Before Blair's arrival yesterday, Bush discussed Iraq at Camp David with senior advisers including Cheney, Rumsfeld, national security adviser Condoleezza Rice, Secretary of State Colin L. Powell, CIA Director George J. Tenet, White House Chief of Staff Andrew H. Card Jr. and Rice deputy Stephen Hadley. Powell, Rumsfeld and Tenet left the compound as Blair was arriving.

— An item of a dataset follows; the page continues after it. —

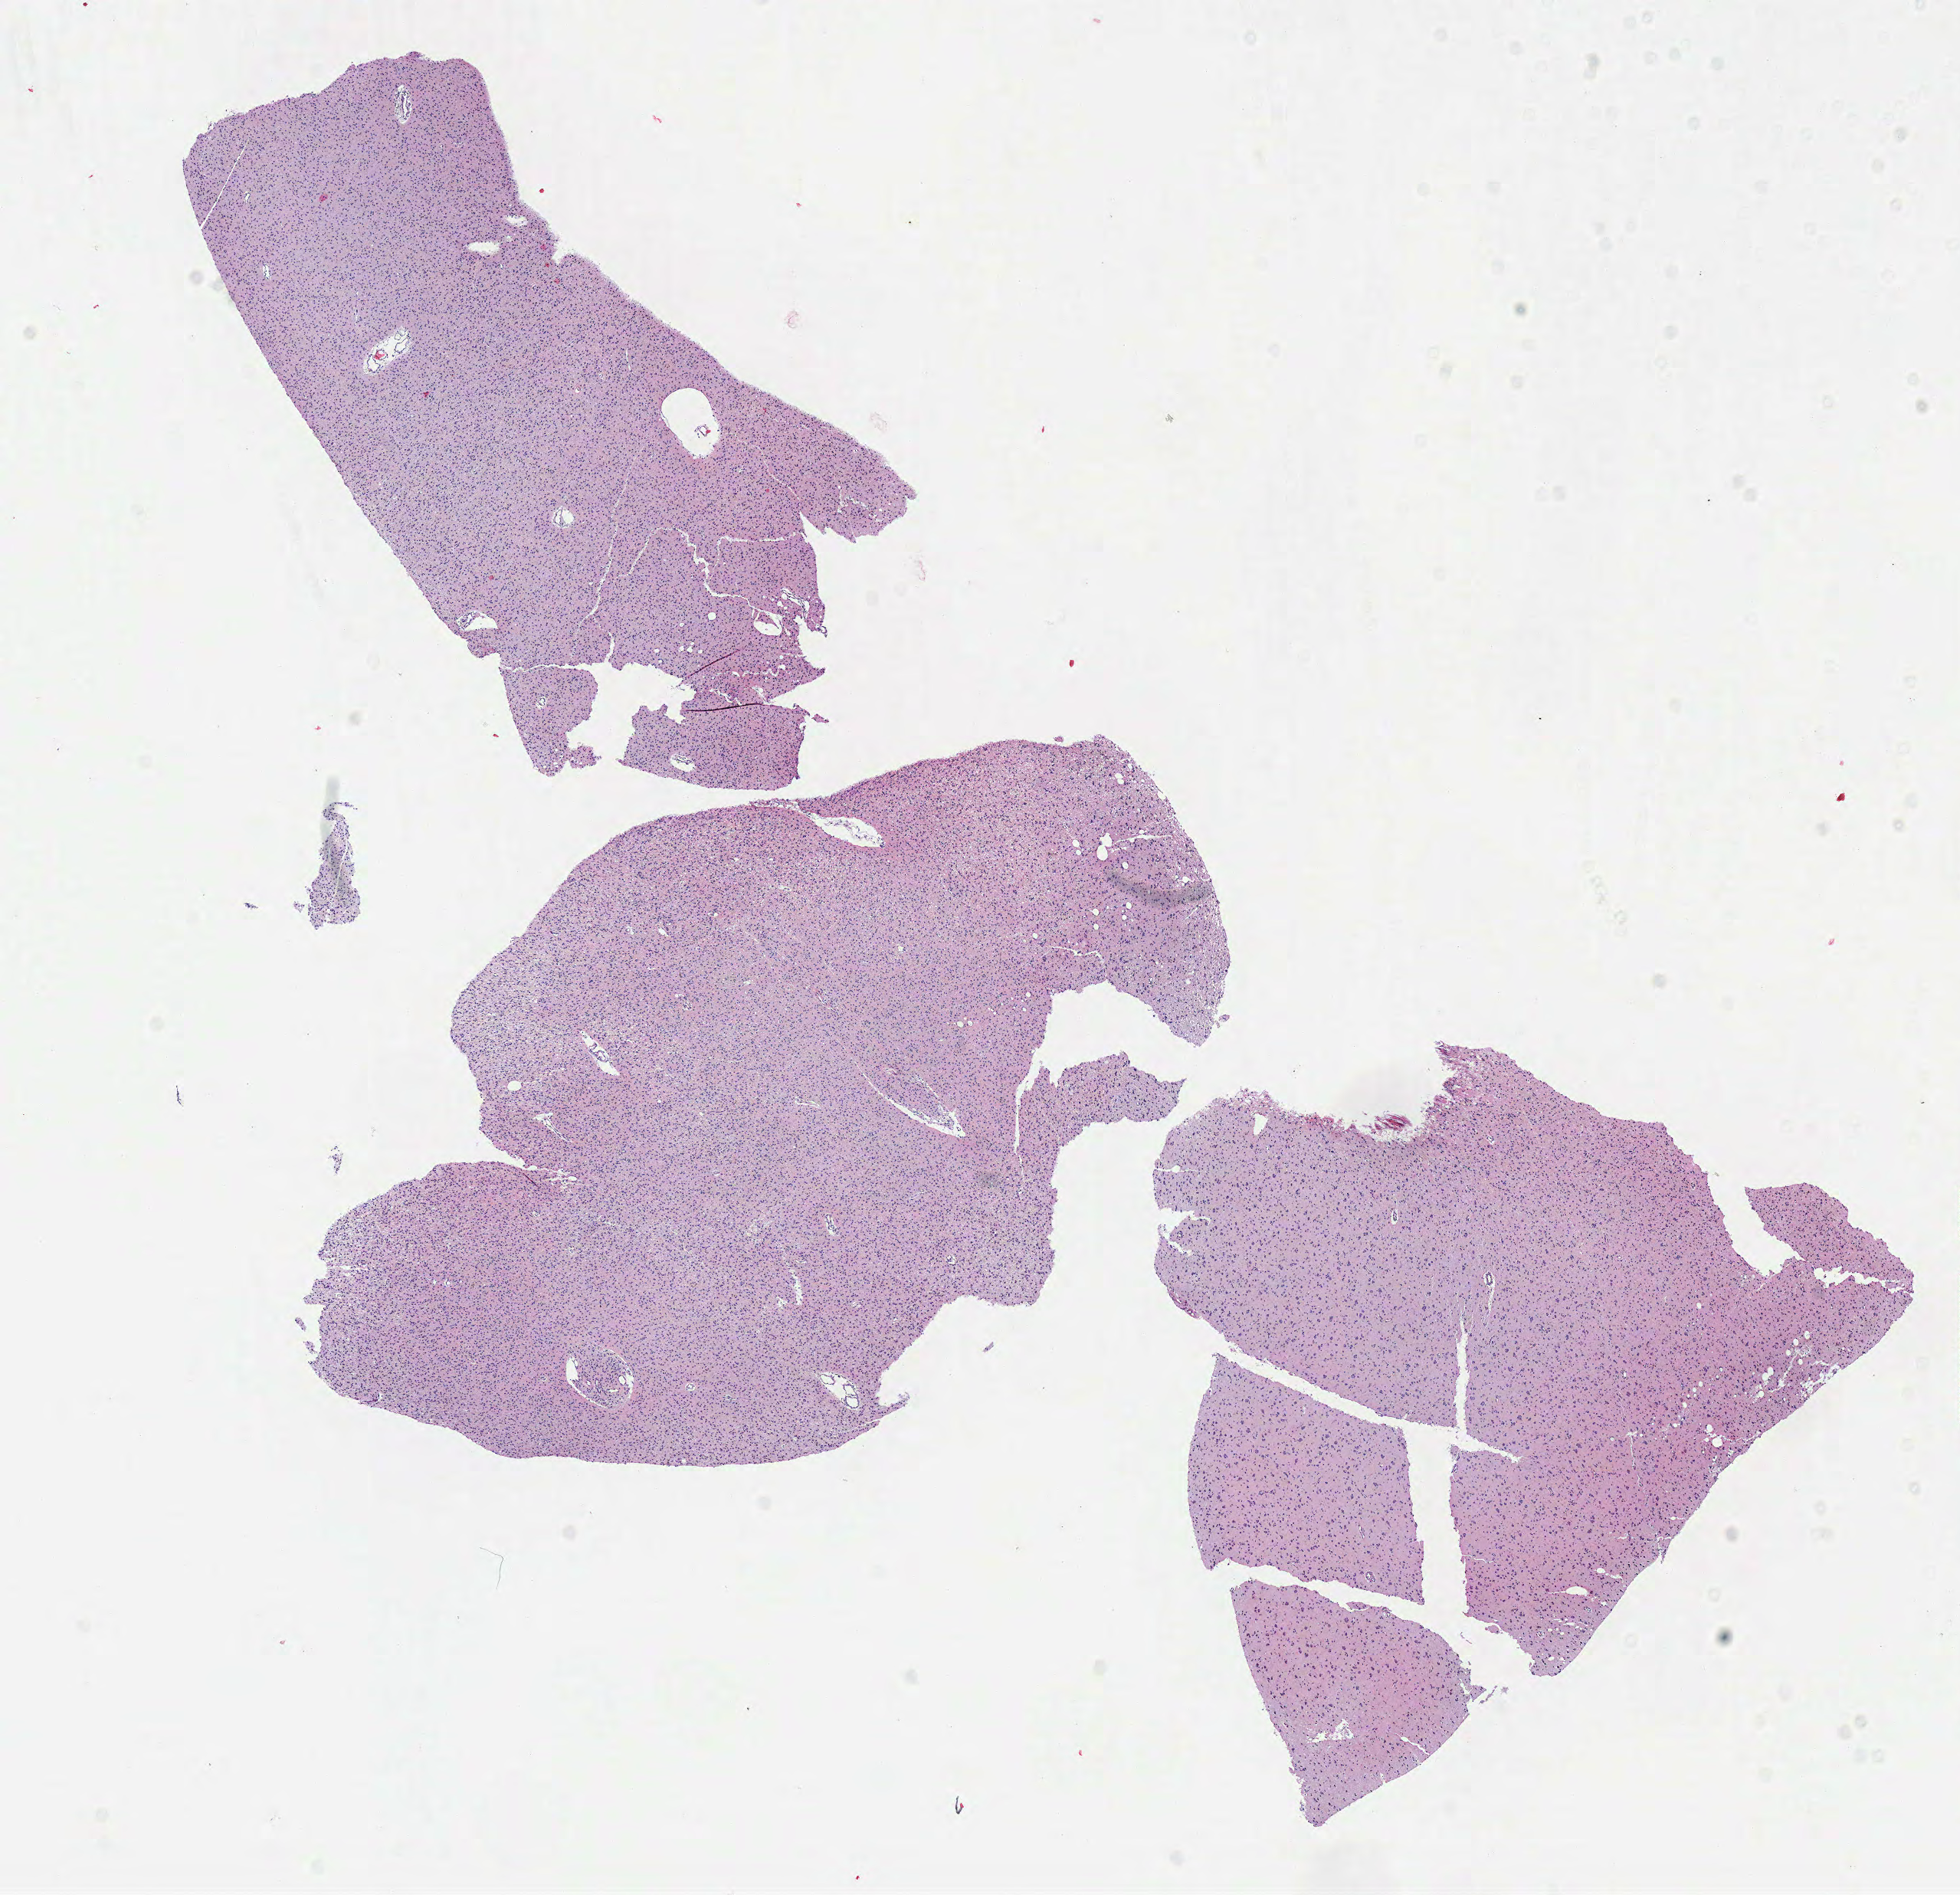
Digitized H&E tissue section (whole slide), shown as a low-resolution overview of the whole scanned area (about 10.1 x 9.7 mm, from a 40x scan); frozen section from the top of the tissue portion; sample: primary tumour, brain. Female patient; age at initial diagnosis 34 years. Slide review estimates, as recorded: tumour cells 100%, tumour nuclei 75%.
Histologic diagnosis: Oligodendroglioma, NOS.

Last week, Bush said for the first time that he would seek congressional authorization to take whatever action he deemed necessary against Iraq, and began consulting with international leaders. But telephone conversations Friday with the leaders of Russia, France and China yielded little support for his efforts.

Those three countries, along with Britain and the United States, are permanent members of the U.N. Security Council with veto power over any new resolution regarding inspections in Iraq. Such a resolution possibly could include an implicit or explicit promise that military invasion would follow noncompliance. U.S. officials believe France can probably be persuaded to sign on, but obtaining support from Russia and China -- both of which have economic and diplomatic interests in Iraq -- would be far more difficult.

A Kremlin statement after Bush's telephone call to Russian President Vladimir Putin expressed "serious doubts" about the validity of invading Iraq under international law. China is expected to follow Russia's lead in the Security Council. Although Beijing issued no comment about President Jiang Zemin's talk with Bush, a senior Chinese foreign policy official said Thursday that "we believe that this issue should be settled peacefully."

"We want the Iraq government to abide by the U.N. sanctions," the Chinese official said. "They have not done that. But we also feel that American use of force in the region would be a major destabilizing factor."

Staff writer John Pomfret in Beijing contributed to this report.